## Source extract
** begin **

# (almost) Wheat Beer



## alien13 (17/1/12)

Hi,

So, after quite a long break since my first AG brew, I decided that I wanted to tackle a wheat beer. I had been looking at honey wheat beers for a while and had a few recipes in mind for it, but up until a few weeks ago, it hadn't really gotten past the brainstorming stage.

After a bit of thinking and playing around I decided on the following recipe (for a mini mash, approx. 2ltrs):
------------------------------------------
120 grams - Barrett Burston Wheat Malt
100 grams - Weyermann Melanoidin
100 grams - Weyermann Pilsner
050 grams - Wheat, Flaked 

1g Nelson Sauvin @ 60 mins.

IBU: ~9.2
OG: 1.049
EBC: 11.3
ABV: ~4.8%
------------------------------------------

The reason the batch was so small was because I wanted to do a small test batch, to make sure that I liked the beer first. 

I went to the LHBS on NYE and purchased the grains. The reason I used the NS hops was because I already had them left over from my first AG and they were only being used for bittering.

I went home, got everything ready and started the mash. After I was done with that, and I had finished enjoy the amazing aroma filling the house, I started the boil. It is so much easier being able to only worry about 1 hop addition and to let it do its thing.

Towards the end of the boil I started to sanitize the fermenters (2x 2litre coke bottles). After cooling the wort in an ice bath, I poured the batch into the two fermenters, half in one, half in another. I added approximately 1/4tsp of US-05 yeast (I thought I had some WB-06 on hand, but couldn't find it and was running out of time) to each fermenter and added the air lock to one, and glad wrap to the other. Then began the long wait.

I bottled on the 7th, and have been waiting since then to try it.

I couldn't wait any longer, and placed a bottle in the fridge this morning, and about 10mins ago just finished the last mouthful....

Firstly, the smell of it is amazing. I could sit there all day breathing it in. It's hard to describe it, but its a sweet smell, not too overly sweet, but enough to entice even a non-beer drinker.

The first mouthful was great. It was so different to what I am used to with beers, it actually took me by surprise because a few days before bottling it, I took a sample and it smelt really sweet, but that wasn't the case. I'm not sure what to expect of wheat beers since I haven't had many before (I know that banana and clove are something to aim for, and when I do this again on a bigger batch, I'll make sure I have the proper yeast on hand).

I wish I could be better at describing things, but I'm not that good just yet. The after taste that it leaves in your mouth is another good thing about it. I wish I had of gone for a bigger batch because I only came out with 7 330mL bottles, but at least next time I can improve on the little differences.

Would be happy to hear peoples opinions on the recipe itself.

As for the title, I called it an (Almost) Wheat Beer because I didn't have the right yeast, and by german law it requires at least 50% wheat malt, but this recipe only had ~33% wheat malt. So it's not quite there, but maybe next time I'll play around with the figures a bit more. Maybe I won't. For now, it's a beer that I would like to try again as a bigger batch, just because it is something I can find myself drinking easily.

** end **

## Stated task
Answer from the wheat beer post, one answer per line, numbered to match:
1. Which yeast went into the fermenters?
2. How many bottles did the batch fill, and what size were they?
3. About what share of the recipe was wheat malt?

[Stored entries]
** begin **

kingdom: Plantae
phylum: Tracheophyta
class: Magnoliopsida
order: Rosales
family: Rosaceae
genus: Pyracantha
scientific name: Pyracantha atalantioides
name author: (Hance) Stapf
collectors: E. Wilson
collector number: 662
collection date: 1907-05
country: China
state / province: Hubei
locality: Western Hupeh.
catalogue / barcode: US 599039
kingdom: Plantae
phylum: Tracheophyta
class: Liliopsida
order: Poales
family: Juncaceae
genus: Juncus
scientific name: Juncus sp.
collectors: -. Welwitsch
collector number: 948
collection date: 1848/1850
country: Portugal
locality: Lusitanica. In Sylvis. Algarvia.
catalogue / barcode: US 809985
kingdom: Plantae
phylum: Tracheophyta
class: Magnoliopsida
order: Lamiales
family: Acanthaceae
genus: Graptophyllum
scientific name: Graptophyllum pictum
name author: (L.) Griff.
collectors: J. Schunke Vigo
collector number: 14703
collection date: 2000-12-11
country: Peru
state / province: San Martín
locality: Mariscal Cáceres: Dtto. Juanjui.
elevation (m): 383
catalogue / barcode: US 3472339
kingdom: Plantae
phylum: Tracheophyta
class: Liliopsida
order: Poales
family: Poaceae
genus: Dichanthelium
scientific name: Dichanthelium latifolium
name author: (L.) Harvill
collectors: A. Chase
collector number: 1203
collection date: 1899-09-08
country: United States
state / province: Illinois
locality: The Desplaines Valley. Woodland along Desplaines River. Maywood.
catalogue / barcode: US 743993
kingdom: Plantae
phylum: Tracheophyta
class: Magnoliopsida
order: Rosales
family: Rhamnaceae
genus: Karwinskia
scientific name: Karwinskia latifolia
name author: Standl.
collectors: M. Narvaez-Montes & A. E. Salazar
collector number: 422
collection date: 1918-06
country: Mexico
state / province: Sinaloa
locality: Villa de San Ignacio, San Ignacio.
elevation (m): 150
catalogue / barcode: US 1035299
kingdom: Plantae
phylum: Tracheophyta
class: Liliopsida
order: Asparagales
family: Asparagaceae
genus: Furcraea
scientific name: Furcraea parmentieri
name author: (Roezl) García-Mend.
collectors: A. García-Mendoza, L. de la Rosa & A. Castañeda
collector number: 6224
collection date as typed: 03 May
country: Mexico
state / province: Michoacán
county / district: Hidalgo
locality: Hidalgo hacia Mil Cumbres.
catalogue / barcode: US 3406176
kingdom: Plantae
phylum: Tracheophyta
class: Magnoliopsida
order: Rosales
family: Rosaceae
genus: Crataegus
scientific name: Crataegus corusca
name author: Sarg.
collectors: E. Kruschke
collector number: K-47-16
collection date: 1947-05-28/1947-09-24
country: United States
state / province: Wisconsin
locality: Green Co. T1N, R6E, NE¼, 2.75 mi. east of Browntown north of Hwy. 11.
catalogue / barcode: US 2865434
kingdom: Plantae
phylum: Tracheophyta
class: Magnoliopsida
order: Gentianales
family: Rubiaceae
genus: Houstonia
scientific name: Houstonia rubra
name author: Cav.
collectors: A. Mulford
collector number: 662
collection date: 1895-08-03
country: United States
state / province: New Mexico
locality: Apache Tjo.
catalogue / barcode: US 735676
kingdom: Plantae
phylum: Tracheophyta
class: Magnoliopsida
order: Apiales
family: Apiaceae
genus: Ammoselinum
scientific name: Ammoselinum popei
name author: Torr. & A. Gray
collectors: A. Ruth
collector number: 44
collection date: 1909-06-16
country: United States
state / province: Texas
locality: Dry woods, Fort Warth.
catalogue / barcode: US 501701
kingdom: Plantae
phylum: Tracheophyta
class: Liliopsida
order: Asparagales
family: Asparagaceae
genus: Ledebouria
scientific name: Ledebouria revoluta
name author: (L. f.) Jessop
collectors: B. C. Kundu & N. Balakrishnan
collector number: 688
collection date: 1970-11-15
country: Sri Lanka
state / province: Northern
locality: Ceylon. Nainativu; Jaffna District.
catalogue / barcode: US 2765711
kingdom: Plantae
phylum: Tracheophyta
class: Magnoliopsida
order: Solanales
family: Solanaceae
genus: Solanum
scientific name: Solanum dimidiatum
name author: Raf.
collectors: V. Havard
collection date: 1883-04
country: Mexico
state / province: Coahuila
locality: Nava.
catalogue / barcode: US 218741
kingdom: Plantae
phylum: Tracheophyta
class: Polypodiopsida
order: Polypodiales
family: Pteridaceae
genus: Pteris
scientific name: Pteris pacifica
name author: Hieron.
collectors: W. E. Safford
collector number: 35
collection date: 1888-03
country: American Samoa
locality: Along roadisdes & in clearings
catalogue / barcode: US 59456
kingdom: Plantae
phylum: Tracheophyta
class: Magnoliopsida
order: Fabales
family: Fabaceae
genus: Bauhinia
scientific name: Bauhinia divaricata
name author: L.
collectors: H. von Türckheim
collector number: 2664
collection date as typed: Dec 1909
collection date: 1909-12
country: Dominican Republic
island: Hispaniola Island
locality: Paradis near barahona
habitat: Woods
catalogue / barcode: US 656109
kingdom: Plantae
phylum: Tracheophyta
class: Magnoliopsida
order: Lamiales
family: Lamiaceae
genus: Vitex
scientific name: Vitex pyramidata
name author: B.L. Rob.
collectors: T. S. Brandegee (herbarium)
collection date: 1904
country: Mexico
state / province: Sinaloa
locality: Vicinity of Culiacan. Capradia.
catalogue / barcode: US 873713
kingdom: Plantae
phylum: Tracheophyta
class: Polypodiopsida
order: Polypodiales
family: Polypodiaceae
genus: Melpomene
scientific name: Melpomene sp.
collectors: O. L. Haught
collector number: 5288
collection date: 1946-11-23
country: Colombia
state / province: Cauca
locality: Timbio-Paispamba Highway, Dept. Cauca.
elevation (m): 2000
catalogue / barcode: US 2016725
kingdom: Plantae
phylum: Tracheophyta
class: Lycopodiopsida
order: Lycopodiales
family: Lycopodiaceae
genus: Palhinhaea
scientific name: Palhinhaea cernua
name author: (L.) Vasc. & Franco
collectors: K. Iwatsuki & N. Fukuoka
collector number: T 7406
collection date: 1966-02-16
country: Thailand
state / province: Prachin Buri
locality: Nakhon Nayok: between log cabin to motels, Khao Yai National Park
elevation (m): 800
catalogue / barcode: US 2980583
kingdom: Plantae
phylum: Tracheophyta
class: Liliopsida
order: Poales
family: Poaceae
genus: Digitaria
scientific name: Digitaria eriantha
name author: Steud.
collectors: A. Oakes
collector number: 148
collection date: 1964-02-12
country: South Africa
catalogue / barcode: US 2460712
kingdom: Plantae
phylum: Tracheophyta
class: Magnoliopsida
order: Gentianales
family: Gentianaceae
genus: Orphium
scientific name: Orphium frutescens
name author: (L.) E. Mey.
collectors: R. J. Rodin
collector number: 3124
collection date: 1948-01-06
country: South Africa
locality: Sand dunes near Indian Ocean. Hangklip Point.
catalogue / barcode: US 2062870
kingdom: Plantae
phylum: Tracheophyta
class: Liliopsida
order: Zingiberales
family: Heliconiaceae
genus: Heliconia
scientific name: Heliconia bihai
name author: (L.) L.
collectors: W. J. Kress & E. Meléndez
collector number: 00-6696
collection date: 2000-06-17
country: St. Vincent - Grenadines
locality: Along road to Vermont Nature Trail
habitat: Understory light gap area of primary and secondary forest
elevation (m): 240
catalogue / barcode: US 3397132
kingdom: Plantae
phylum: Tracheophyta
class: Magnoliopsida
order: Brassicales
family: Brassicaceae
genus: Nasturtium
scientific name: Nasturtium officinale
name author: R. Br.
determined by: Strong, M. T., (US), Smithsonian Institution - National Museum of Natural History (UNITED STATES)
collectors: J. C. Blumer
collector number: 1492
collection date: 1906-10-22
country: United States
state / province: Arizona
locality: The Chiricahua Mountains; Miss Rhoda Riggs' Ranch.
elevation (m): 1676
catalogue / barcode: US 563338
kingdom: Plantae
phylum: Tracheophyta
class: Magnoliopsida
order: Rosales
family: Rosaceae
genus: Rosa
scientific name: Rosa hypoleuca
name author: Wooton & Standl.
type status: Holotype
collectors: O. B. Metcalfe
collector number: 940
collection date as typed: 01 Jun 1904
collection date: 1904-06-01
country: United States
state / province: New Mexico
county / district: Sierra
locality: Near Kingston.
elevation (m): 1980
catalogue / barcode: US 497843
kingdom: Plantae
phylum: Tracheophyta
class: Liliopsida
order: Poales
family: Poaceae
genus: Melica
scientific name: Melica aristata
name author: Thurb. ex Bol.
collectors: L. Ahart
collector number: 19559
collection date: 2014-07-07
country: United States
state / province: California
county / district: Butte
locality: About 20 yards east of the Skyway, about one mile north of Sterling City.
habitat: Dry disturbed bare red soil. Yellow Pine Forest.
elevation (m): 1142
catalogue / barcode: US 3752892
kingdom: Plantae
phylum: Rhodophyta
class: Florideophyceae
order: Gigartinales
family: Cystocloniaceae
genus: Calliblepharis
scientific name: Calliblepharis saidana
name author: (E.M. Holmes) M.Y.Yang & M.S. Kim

** end **

## Result
1. US-05
2. Seven 330mL bottles
3. About 33%